No Anders Frederik Steen wine is ever made twice. Each cuvee carries a name drawn from poetry or song lyrics, a single fleeting bottling that will never return, which is the whole point.
Backstory
Steen trained as a sommelier in Copenhagen, beginning at Noma, where he developed his taste for wines "only made of grapes." He went on to run the wine program at the restaurant Relae and its bar Manfred's, building one of the first all-natural wine lists in Denmark and moving into importing. He learned to make wine alongside the nomadic producer Jean-Marc Brignot, then settled in the Ardeche, making his first vintages in 2013 with the help of Gerald and Jocelyne Oustric of Domaine du Mazel, godparents of the local natural-wine scene.
The Region
Steen is based with his wife and collaborator Anne Bruun Blauert in Valvignieres, a village in the southern Ardeche on the western edge of the Rhone Valley.

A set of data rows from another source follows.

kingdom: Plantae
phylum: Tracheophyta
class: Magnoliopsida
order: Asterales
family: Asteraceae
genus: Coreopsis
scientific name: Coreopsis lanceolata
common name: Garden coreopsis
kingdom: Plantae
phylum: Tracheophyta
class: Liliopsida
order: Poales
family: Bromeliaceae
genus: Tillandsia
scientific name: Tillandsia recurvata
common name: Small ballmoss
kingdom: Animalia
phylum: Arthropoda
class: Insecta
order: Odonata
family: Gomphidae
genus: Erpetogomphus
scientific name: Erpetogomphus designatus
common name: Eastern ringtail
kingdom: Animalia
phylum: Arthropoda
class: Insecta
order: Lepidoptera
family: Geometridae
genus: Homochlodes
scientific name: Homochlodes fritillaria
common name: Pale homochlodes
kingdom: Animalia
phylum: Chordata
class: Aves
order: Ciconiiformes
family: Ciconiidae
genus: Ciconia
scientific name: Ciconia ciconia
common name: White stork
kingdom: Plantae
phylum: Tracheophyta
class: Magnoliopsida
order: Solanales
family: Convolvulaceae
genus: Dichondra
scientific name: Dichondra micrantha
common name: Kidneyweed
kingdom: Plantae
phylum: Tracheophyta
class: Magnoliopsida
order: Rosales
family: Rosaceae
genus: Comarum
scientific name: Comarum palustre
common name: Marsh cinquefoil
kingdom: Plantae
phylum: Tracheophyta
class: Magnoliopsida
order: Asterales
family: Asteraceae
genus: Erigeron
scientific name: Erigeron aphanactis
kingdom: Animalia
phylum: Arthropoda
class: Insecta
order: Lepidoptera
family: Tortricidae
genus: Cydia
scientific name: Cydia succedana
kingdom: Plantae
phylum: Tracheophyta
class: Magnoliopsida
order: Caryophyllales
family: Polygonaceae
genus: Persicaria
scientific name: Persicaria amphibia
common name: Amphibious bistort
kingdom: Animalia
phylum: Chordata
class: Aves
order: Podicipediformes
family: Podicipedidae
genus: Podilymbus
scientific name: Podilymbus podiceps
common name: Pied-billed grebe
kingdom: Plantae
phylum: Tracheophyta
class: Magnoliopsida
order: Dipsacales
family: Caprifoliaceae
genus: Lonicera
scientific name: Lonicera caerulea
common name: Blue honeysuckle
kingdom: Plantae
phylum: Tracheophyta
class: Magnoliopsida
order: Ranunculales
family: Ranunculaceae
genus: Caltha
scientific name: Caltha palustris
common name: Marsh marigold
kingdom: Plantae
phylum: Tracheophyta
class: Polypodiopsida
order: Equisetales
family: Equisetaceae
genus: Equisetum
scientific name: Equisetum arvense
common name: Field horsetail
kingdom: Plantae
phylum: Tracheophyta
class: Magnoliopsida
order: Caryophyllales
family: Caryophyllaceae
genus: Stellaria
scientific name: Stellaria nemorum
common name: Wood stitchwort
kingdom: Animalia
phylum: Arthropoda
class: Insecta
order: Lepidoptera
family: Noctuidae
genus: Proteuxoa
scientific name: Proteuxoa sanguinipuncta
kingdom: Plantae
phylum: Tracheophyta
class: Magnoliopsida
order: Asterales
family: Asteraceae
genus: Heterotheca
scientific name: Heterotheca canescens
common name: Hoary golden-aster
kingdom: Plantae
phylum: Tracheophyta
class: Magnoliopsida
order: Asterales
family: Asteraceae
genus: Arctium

Vines have grown in this "valley of the vines" since Roman times, on soils that are a fine mix of clay and limestone.
Vineyards & Farming
Working as a vigneron-negociant, Steen buys fruit from growers he admires and farms parcels at friends' properties rather than owning large holdings outright. The vineyards are managed organically and biodynamically and hand-harvested. Most fruit comes from in and around Valvignieres and Le Mazel in the Ardeche, with some sourced from the Bannwarth family in Alsace.
Winemaking
His motto is "Nothing added. Nothing taken away." Whites are direct-pressed in an old wooden press; reds are direct-pressed or hand-destemmed. Fermentations are spontaneous, often happening outdoors, and the wines pass through fiber tanks, demi-muids, and barriques. Everything is bottled unfiltered with no additions whatsoever, including zero added sulfur.
The Wines
The grapes range widely, from Grenache Noir and Merlot to Pinot Noir, Pinot Gris, Sylvaner, Muscat, and Chardonnay, some Ardeche-grown and some from Alsace. Cuvee names read like found poetry, such as "Parfois je monte a l'etage et je me sens un peu perdu" or "Bad lighting call you later." Each is a one-time expression of a place and a moment, never to be repeated, which makes the labels themselves a kind of diary.